In the meantime, it is bringing disruption and inspiration for advertisement and movie producers.

Is Quantum happening?

There’s a reason Google, Microsoft, IBM and governments around the world continue to make significant investments in quantum computing. Quantum computing is meant to be the best big revolution (comparable to the Industrial or the Digital Revolution). Not even 5G will change the world the way QC promises to do (with direct impact on AI, drug development, weather forecasting, traffic control, and cybersecurity). 

At CES 2020, IBM announced that its newest 28-qubit quantum computer, Raleigh, achieved the company’s goal of doubling its Quantum Volume (IBM names its systems by city names). Raleigh reached a Quantum Volume of 32 this year, up from 16 last year.

A new decade just started. Will this one finally be that of the Quantum Computer?

Hello, 5G!

Even though the largest phone makers are saving their latest announcements for the Mobile World Congress in Barcelona (Feb 24 to 27), you can already sense that 5G is around the corner. These phones aren’t as expensive as foldables, and alongside the carriers, the first real 5G plans are being launched to the market. 

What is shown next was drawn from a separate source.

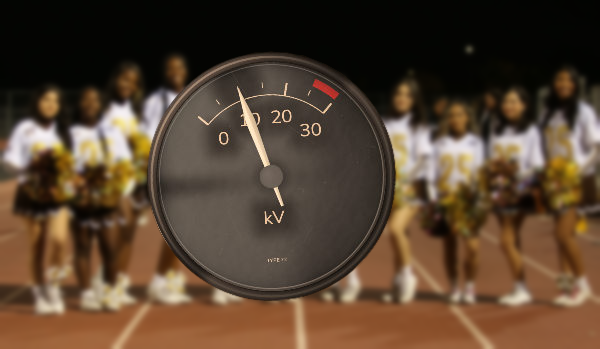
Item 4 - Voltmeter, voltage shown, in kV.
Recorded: 10 kV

5G is the platform needed to unleash technologies that were previously only available in the movies, such as iOT, Telemedicine, Smart Cities, and driverless vehicles, which lead us to the next takeaway.

The mobility race is ON!

I’ve always said that humanity has already solved data connectivity, and yet we’re still trying to solve ‘mobility’ (or as I like to call it: physical connectivity). We now all realize that data connectivity is what is enabling physical connectivity. Mix that with 5G, and we are definitely about to experience a mobility revolution, only comparable to that of Henry Ford at the beginning of last century. 

Every major player out there is somehow taking part in mobility. Even SONY displayed a concept car.

CES 2020 is proof of how many brands are collaborating to conquer the new era of transportation. We could see how Uber and Hyundai are working together to put flying taxis in the sky. How Ferrari and Amazon Alexa combined forces for a beautiful smart car. How Toyota has designed Woven City, a prototype community of the future that will be built near Mount Fuji in Japan. Or even Bell Textron’s new electric air taxi that will connect buildings’ rooftops. Not to mention shark drones and other vehicles, such as electric scooters or the egg-shaped transporting pod created by Segway.

Ferrari and Alexa’s new ride.

Mobility is definitely making most of the innovation investments: every one of the world’s leaders (of any industry) wants to get a cut of this emerging market.

Closing thoughts on CES 2020

CES 2020 was another proof of how, more and more, every single industry is now part of the technology industry. And everyone is thinking cross-industry strategies in order to disrupt.

Companies, regardless of their size, are deciding on the path of collaboration with the goal of combining skills, avoiding reinventing the wheel, and bringing technologies together to create solutions to the world’s biggest problems. Innovation is definitely a team sport. The outcome of this new form of collaboration is a host of incredible new technologies and solutions. At CES 2020, we saw concepts that will forever change the way we behave, but the challenge is still to find the business model that makes it sustainable. It’s not just a technology question anymore.

The future is now, and I want to be actively involved in it. Do you?